Nearly all Date parse / stringifiy algorithms are implementation-dependent, this includes toLocaleString
, toString
, parse
and the Date
constructor.
15.4.4.11 Array.prototype.sort (comparefn) - likely the best example:
If comparefn is not undefined and is not a consistent comparison function for the elements of this array, the behaviour of sort is implementation-defined.
[…] If proto is not null and there exists an integer j such that all of the conditions below are satisfied then the behaviour of sort is implementation-defined:
- obj is sparse (15.4)
- 0 ≤ j < len
The behaviour of sort is also implementation defined if obj is sparse and any of the following conditions are true:
- The [[Extensible]] internal property of obj is false.
- Any array index property of obj whose name is a nonnegative integer less than len is a data property whose [[Configurable]] attribute is false.
The behaviour of sort is also implementation defined if any array index property of obj whose name is a nonnegative integer less than len is an accessor property or is a data property whose [[Writable]] attribute is false.
And most promiently:
Perform an implementation-dependent sequence of calls […]
15.5.4.9 String.prototype.localeCompare (that)
The two Strings are compared in an implementation-defined fashion
15.5.4.11 String.prototype.replace [In replacement symbols, if the number is greater than the number of groups], the result is implementation-defined.
I'll just stop listing here, you can search on through the spec. Other notable places may be the toLocaleString
methods, or the implementation-dependent approximations returned by the Math
methods.
Upvotes: 11
Reputation: 81133
Any program which invokes C-style Undefined Behavior in response to any input will be unsuitable for use with untrustworthy input. While there are many situations where the ECMAScript specification doesn't specify precise behaviors, but it doesn't give implementations the same freedom to negate the laws of time and causality that C compilers have with Undefined Behavior.
Upvotes: 3
Reputation: 340723
I found few example, quoting of ECMAScript Language Specification (emphasis mine):
In some implementations, external code might be able to detect a difference between various Not-a-Number values, but such behaviour is implementation-dependent; to ECMAScript code, all NaN values are indistinguishable from each other.

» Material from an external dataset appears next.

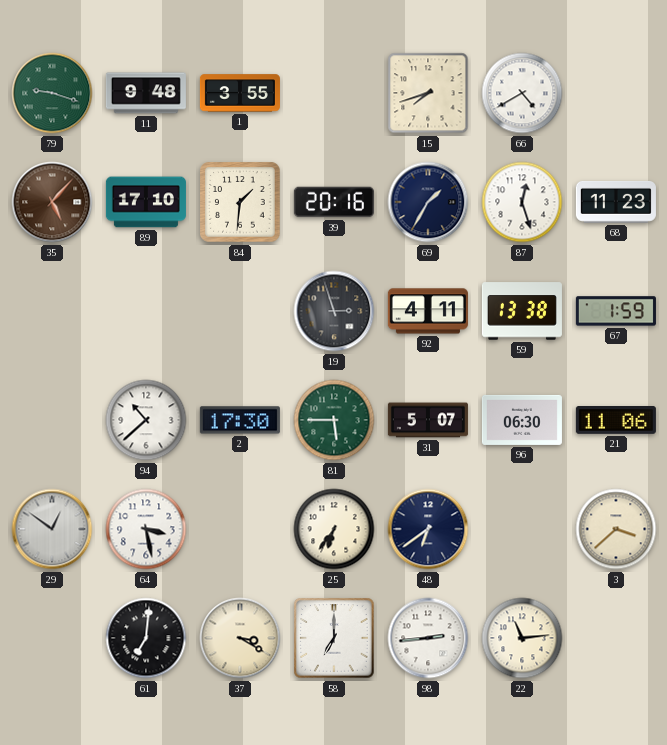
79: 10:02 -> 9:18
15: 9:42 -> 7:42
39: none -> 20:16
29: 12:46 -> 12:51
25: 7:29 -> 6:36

If the toFixed method is called with more than one argument, then the behaviour is undefined (see clause 15).
If the toExponential method is called with more than one argument, then the behaviour is undefined (see clause 15).
If the toPrecision method is called with more than one argument, then the behaviour is undefined (see clause 15).
When the UTC function is called with fewer than two arguments, the behaviour is implementation-dependent.
Upvotes: 9
Reputation: 120178
I found
Array.sort(compareFunction);
in the case where compareFunction doesn't behave properly (i.e. return consistent results for the same inputs).
From the specification:
If comparefn is not undefined and is not a consistent comparison function for the elements of this array (see below), the behaviour of sort is implementation-defined.